Maureen O’Hara, a performer whose 60-year acting career included starring roles in the original versions of Miracle On 34th Street and The Parent Trap, as well as long and fruitful collaborations with John Wayne and director John Ford, has died. O’Hara was 95.
Born in Ireland, O’Hara moved to the U.S. after the outbreak of World War II, where her studio contract landed at RKO. In 1941, she caught the attention of Ford, who cast her as the female lead in his Academy Award-winning ode to family bonds, How Green Was My Valley. From there, O’Hara’s career exploded, with the actress appearing in 39 more films over the next 20 years.
Among her numerous roles: 1947’s Miracle On 34th Street, in which she played the Santa Claus-skeptical mother of Natalie Wood, and Rio Grande, her second film with Ford.

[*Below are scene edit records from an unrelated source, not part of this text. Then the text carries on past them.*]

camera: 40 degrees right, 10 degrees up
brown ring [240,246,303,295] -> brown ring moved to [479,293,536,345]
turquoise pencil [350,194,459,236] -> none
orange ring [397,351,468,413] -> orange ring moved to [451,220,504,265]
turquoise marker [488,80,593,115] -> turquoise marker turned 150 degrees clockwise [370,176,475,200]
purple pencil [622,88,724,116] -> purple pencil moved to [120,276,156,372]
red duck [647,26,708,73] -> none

The latter was notable for pairing her for the first time with Wayne, who she’d go on to star with in four more films, including McClintock! and The Quiet Man, which O’Hara considered her favorite of her many film roles. Talking about her relationship with Wayne, O’Hara once described their similarities like this: “I was tough. I was tall. I was strong. I didn’t take any nonsense from anybody. He was tough, he was tall, he was strong, and he didn’t take any nonsense from anybody. As a man and a human being, I adored him.”
O’Hara continued to work at a rapid pace during the 1960s, appearing in The Parent Trap for Disney and starring in films like Spencer’s Mountain with Henry Fonda and How Do I Love Thee? with Jackie Gleason. (O’Hara referred to the latter movie as a “terrible film” in her 2004 autobiography, ‘Tis Herself.)

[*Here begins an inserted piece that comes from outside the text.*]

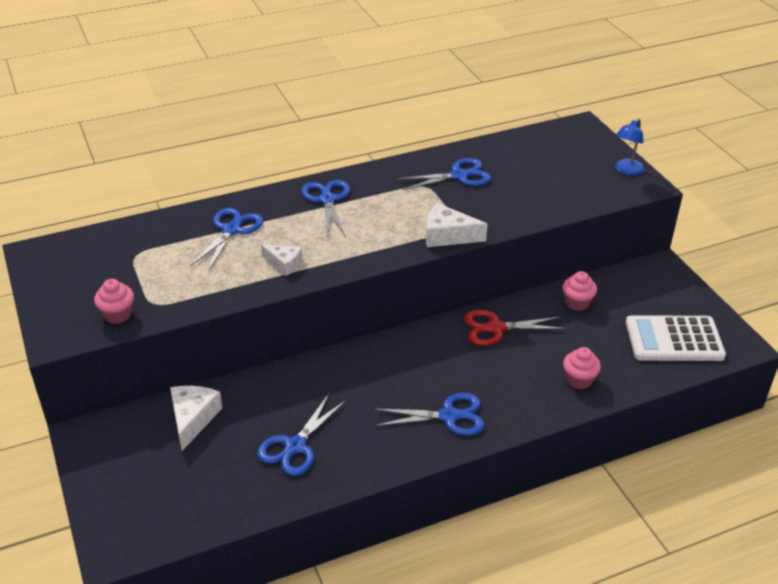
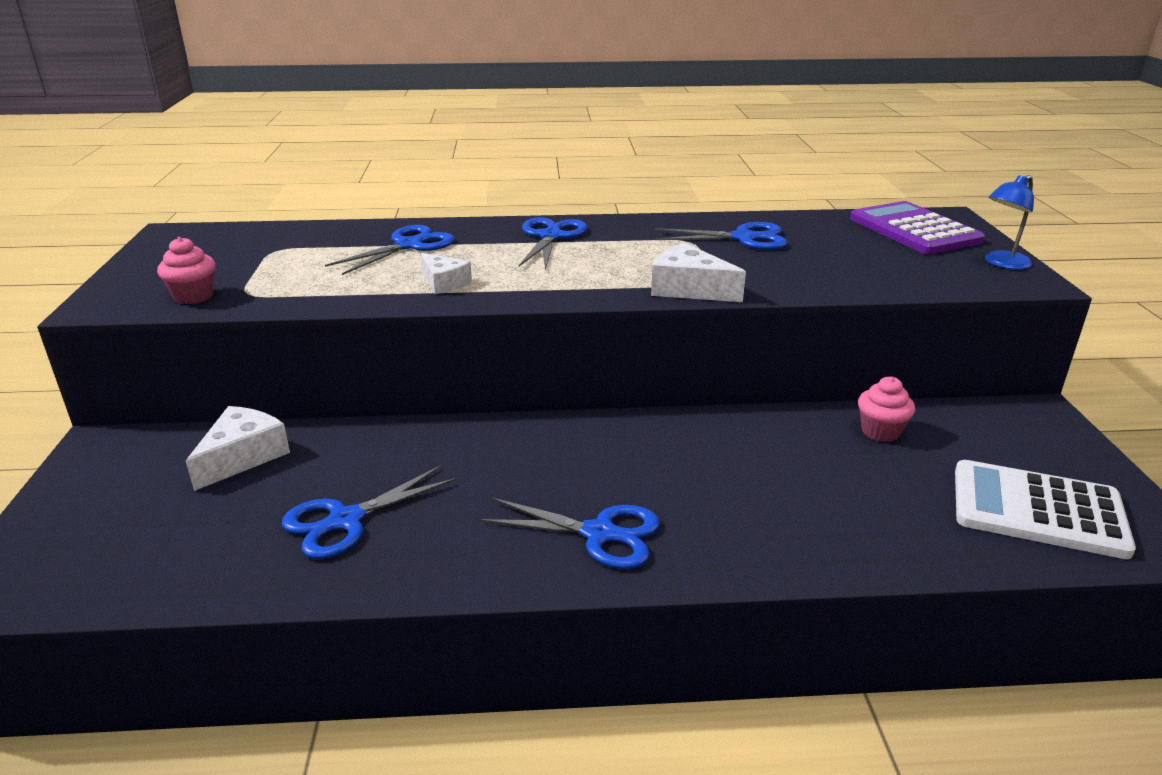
camera: 20 degrees right, 10 degrees down
red scissors [464,310,565,346] -> none
pink cupcake [563,347,601,389] -> none
none -> purple calculator [850,201,985,254]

In 1971, O’Hara appeared for the last time with Wayne, in George Sherman’s Big Jake. Afterwards, she entered a decades-long retirement—during which, owing to the death of her husband, she became one of the first female airline owners in America—before returning to the screen in 1991, where she played John Candy’s overbearing Irish mother in Only The Lonely. (O’Hara would later call Candy one of her “all-time favorite leading men.”) She worked on a few more films during the ’90s, before retiring for good in 2000, at the age of 80.
In the intervening years between her retirement and today, O’Hara remained active, writing her autobiography and occasionally appearing to be honored, often for her work with Wayne. Last year, she received an honorary Oscar—her first recognition by the Academy in the entire span of her long career—for her contribution to film. She died earlier this week at her home in Idaho, reportedly surrounded by friends and family, and listening to the soundtrack from The Quiet Man.